Bentham's cheeseparing scheme for the poor inspired generatio/ns of administrators: he would make hats brimless so as not to waste material; bedcovers would be fastened by clips to save on superfluous fabric. What an inspiration to the tax on those in social housing with a spare room, even if it holds necessary aids that enable disabled people to participate in society.
Meanwhile, turning the "wink and the whisper" of the sick to profit is admirably pursued by Atos, which has deemed fit for work people with terminal illness, some of whom have indeed died within days of being declared employable.

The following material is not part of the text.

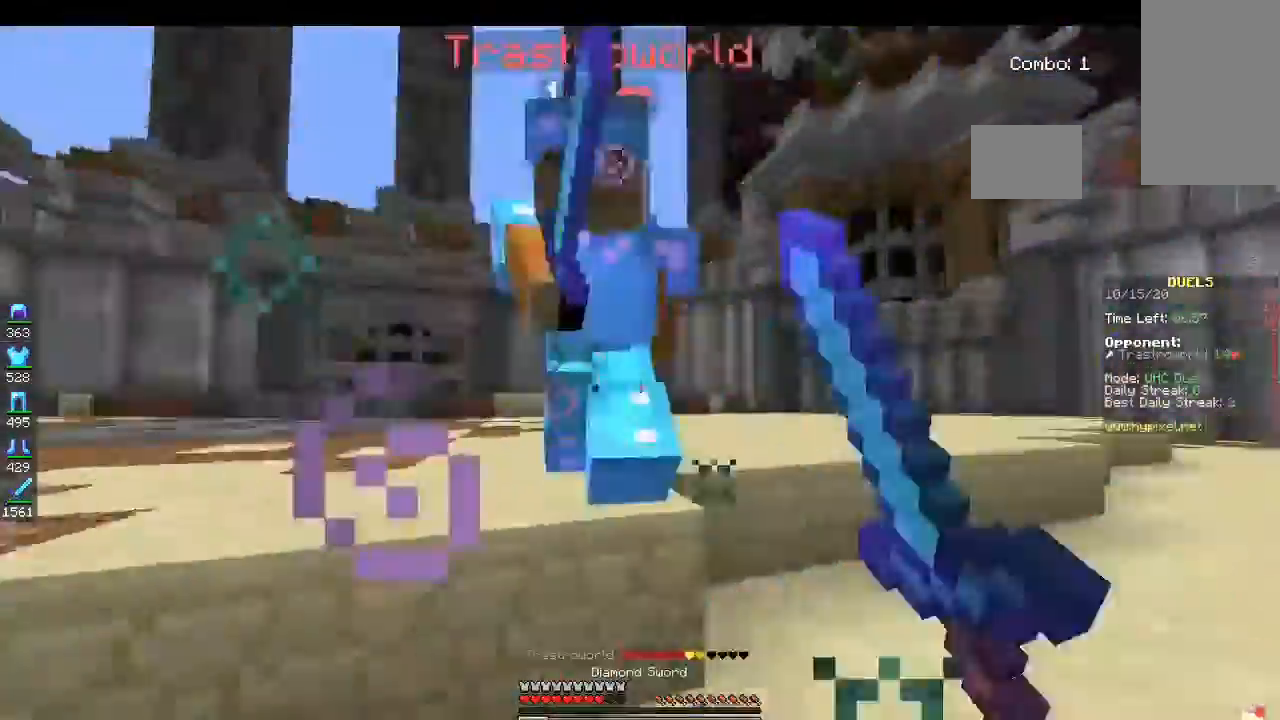
{"keys": ["a", "w"], "mouse": [], "events": [[100, "space", "down"], [200, "a", "down"], [233, "space", "up"], [467, "mouse_left", "up"]]}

The 18th century would have approved of entrusting the disappearance from sight of the poor, the afflicted, the workless, the seeker of asylum and the criminal, to new superintendents of the poor, including A4E, Capita and Serco.
The charge is not one of parsimony, nor even of the elevation of efficiency over humanity. It is that the richest societies in the world are still ready to impose punitive sanctions upon the least defended. If anthropologists wish to examine life and labour in a savage society, they no longer need seek out rare, uncontacted peoples in the Amazon or Polynesia; all they require is an airline ticket to contemporary Britain.